-- Quoted passage --
%%

Do the requirements of Section 34 of the Insolvency Act have to be complied with in a transfer during business rescue proceedings?
20 May 2013
We all know that if a trader intends transferring any business that belongs to him, its goodwill or the goods or property that form part of that business, a fundamental step in the process is to publish a notice of this intended transfer in the Government Gazette and in two Afrikaans and two English newspapers in the district where that business is carried on.
Although this is a step that many take in the process, it is just that to them, a step. They have no inclination of what the reasons for taking the step are or even what the implications are if the step is not taken.
The ramifications of not publishing this notice, or simply not publishing it within the strict time periods as set out in section 34 of the Insolvency Act 24 of 1936 (the Act) are, simply put, that the transfer that took place will be void against the creditors of the entity and against the liquidator if the business is liquidated within six months following the transfer.
The purpose behind section 34 of the Act is to protect the entity’s creditors. Through publication of the notice, the creditors become aware of the impending transfer and are then in a position to utilise the protection afforded to them in section 34(2) which states that as soon as the notice is published, every liquidated liability of the entity (even if it were to only become due and payable at a later date) becomes immediately due, owing and payable if the creditor demands payment of that liability.
The wording in section 34(1) implies that the protection afforded by the section is applicable to both creditors and the liquidator if the entity should be liquidated. What is important to note here is that the “protection” provided through section 34(1) stating that the transfer would be void “against the trustee of the estate” is in actual fact there to protect the creditors of the estate once again. This is because the liquidator would then be in a position to determine whether he thinks it is in the best interests of the estate (in other words, could create a larger pot of money to be distributed between the creditors) to see the transfer as void or not.

%%

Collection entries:
%%

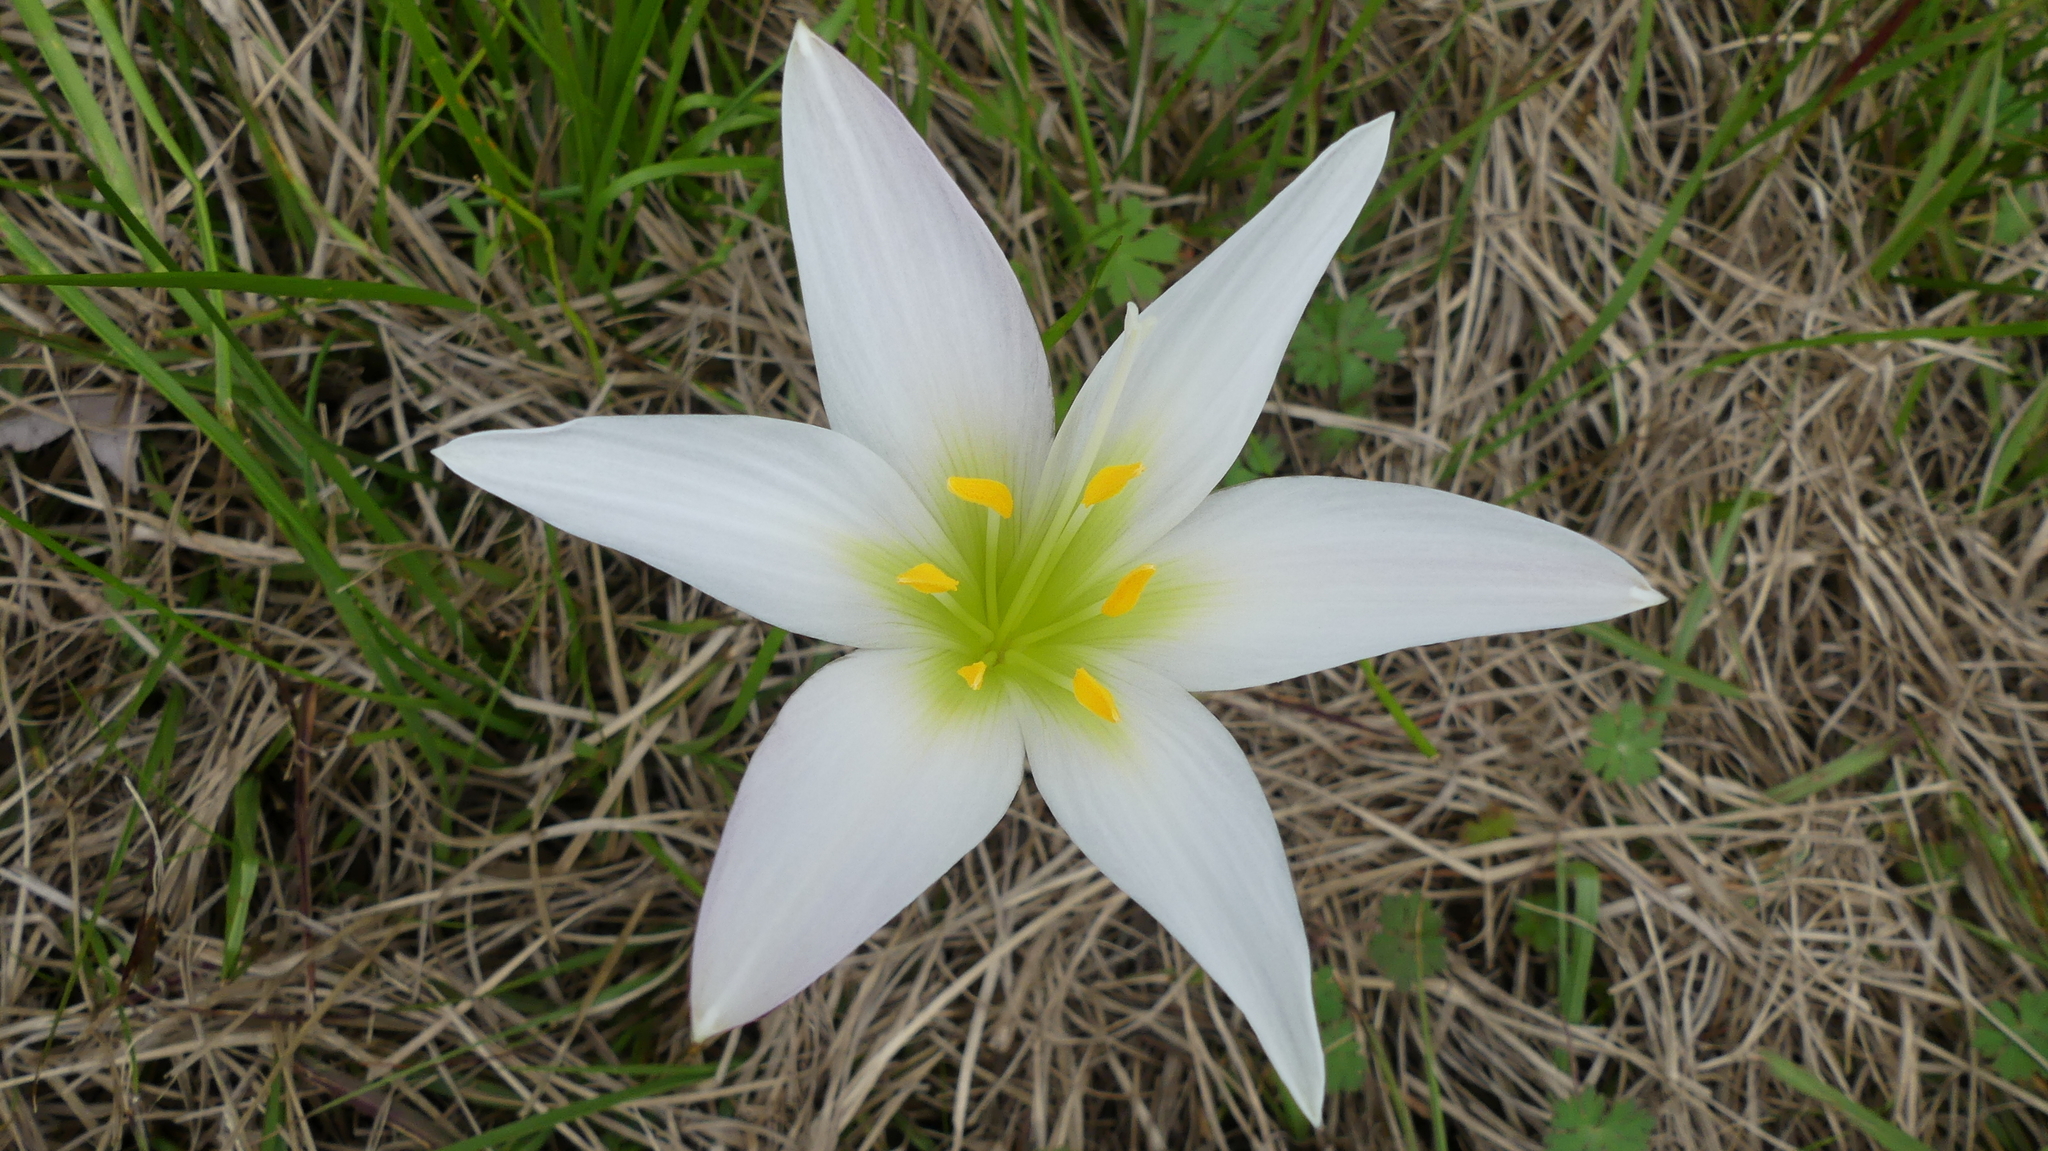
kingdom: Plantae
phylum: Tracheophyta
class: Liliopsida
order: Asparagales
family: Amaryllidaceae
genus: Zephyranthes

%%
%%

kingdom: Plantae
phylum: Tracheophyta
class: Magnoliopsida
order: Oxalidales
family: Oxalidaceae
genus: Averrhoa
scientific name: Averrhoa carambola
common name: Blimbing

%%
%%

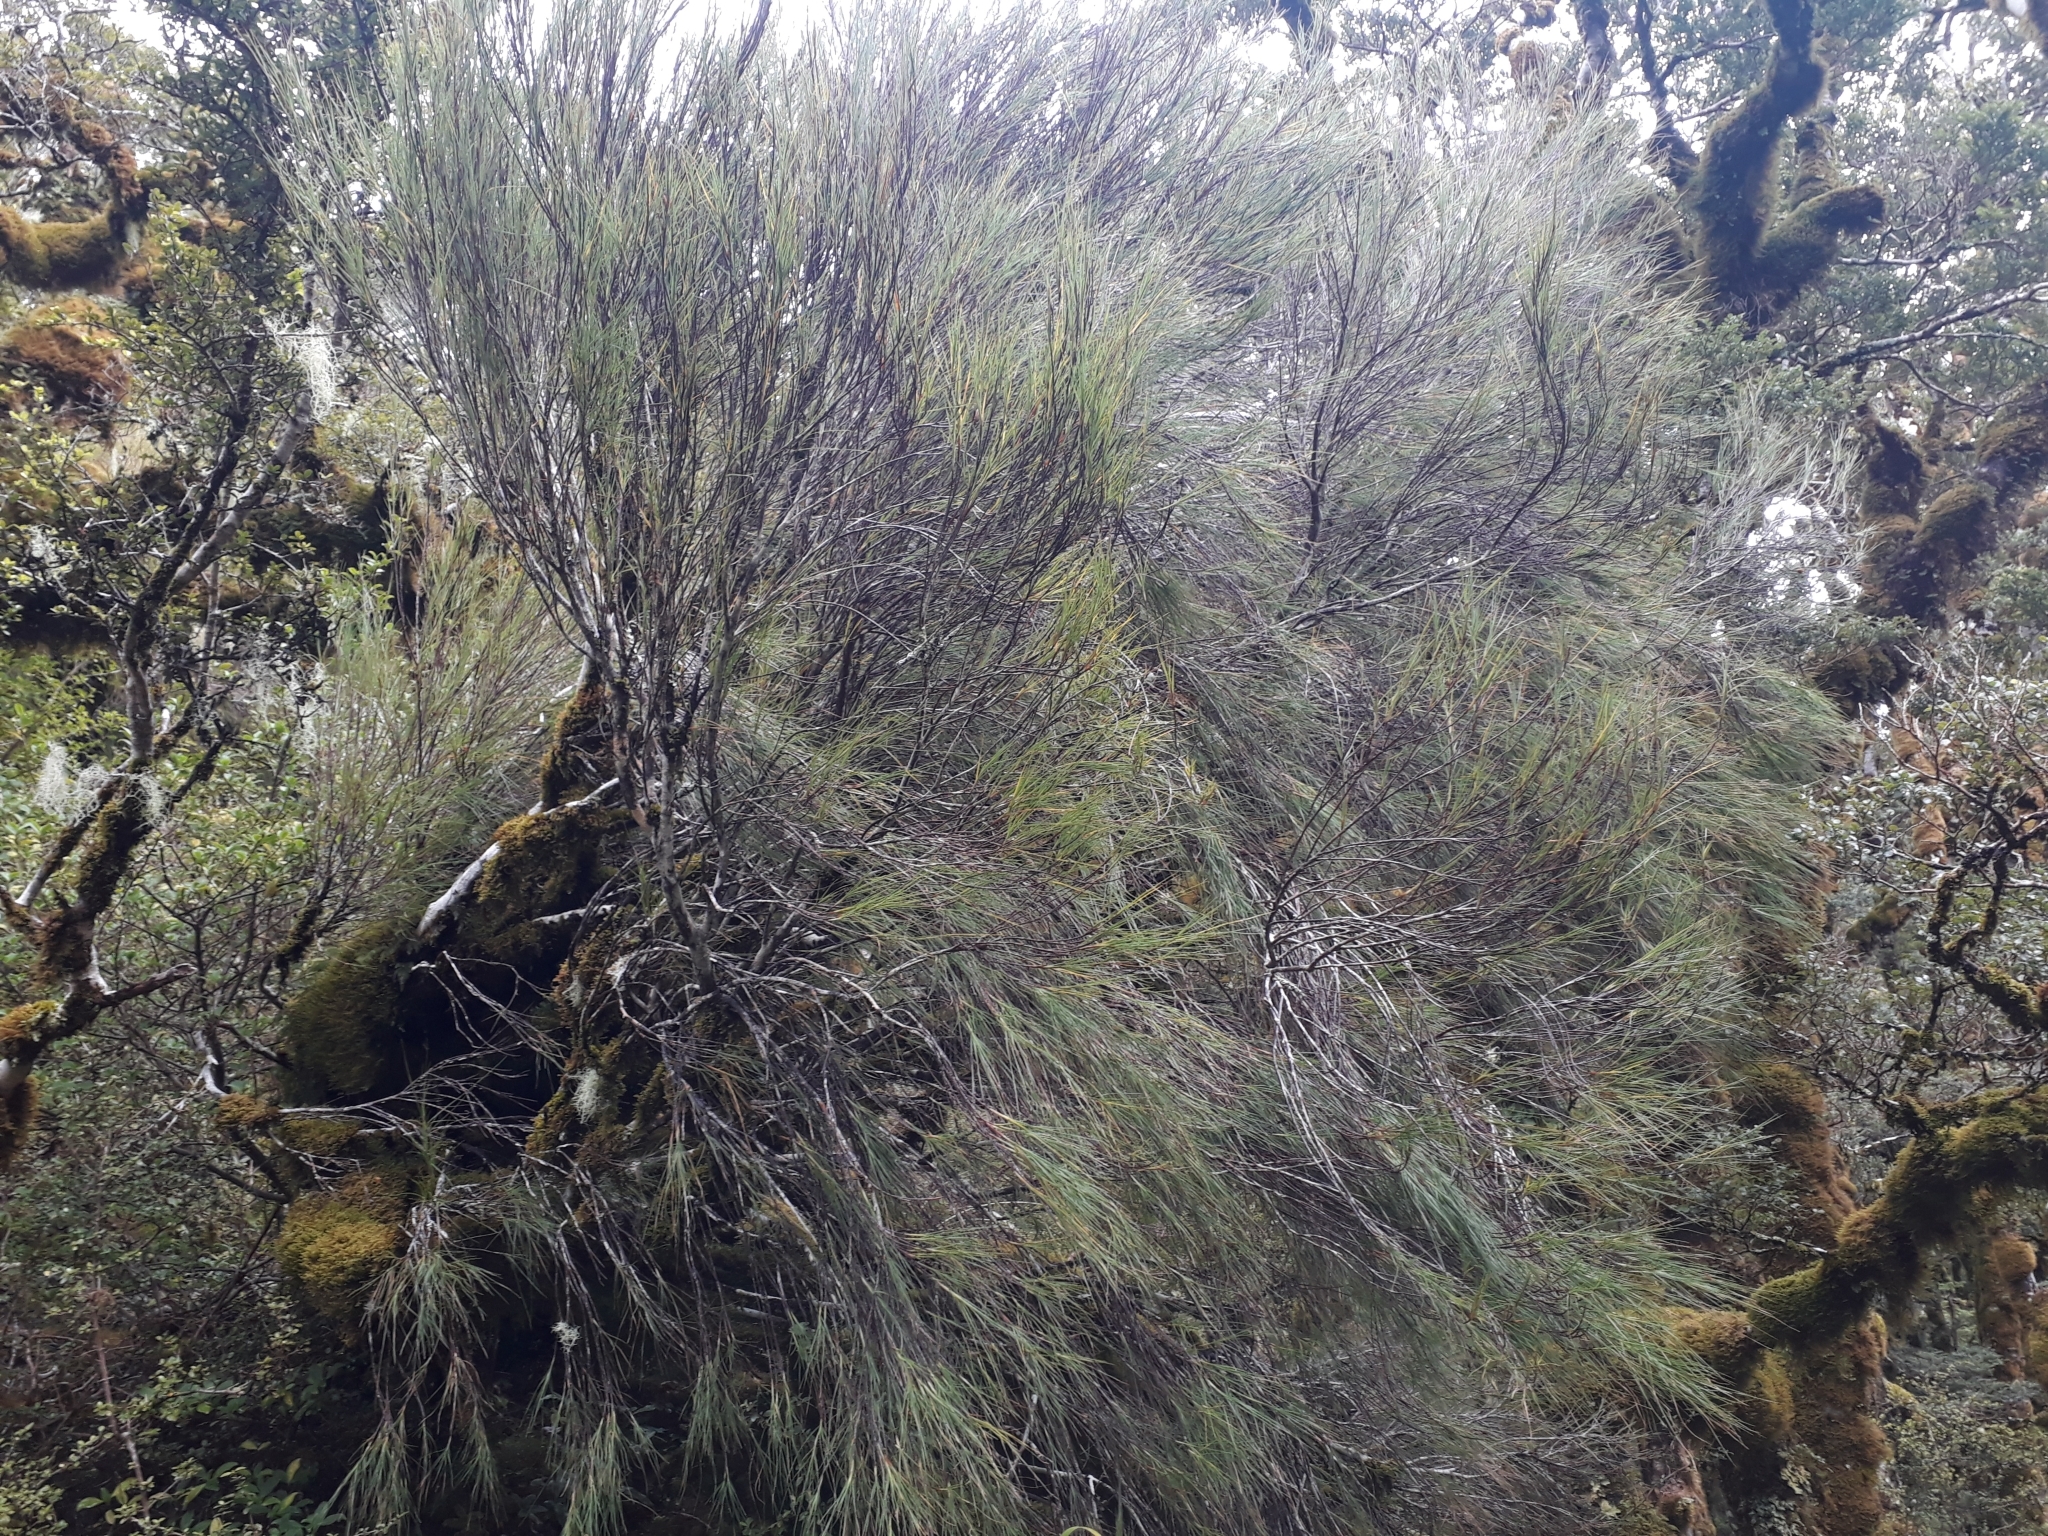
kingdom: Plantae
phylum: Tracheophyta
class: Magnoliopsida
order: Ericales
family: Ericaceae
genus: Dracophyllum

%%

-- Requirement 1 --
According to the article on section 34 of the Insolvency Act, where must notice of an intended business transfer be published?
-- Requirement 2 --
Please reproduce the passage of the article on section 34 of the Insolvency Act from "The wording in" up to and including "void or not.".

-- Worked answer 1 --
In the Government Gazette and in two Afrikaans and two English newspapers in the district where the business is carried on.

-- Worked answer 2 --
The wording in section 34(1) implies that the protection afforded by the section is applicable to both creditors and the liquidator if the entity should be liquidated. What is important to note here is that the “protection” provided through section 34(1) stating that the transfer would be void “against the trustee of the estate” is in actual fact there to protect the creditors of the estate once again. This is because the liquidator would then be in a position to determine whether he thinks it is in the best interests of the estate (in other words, could create a larger pot of money to be distributed between the creditors) to see the transfer as void or not.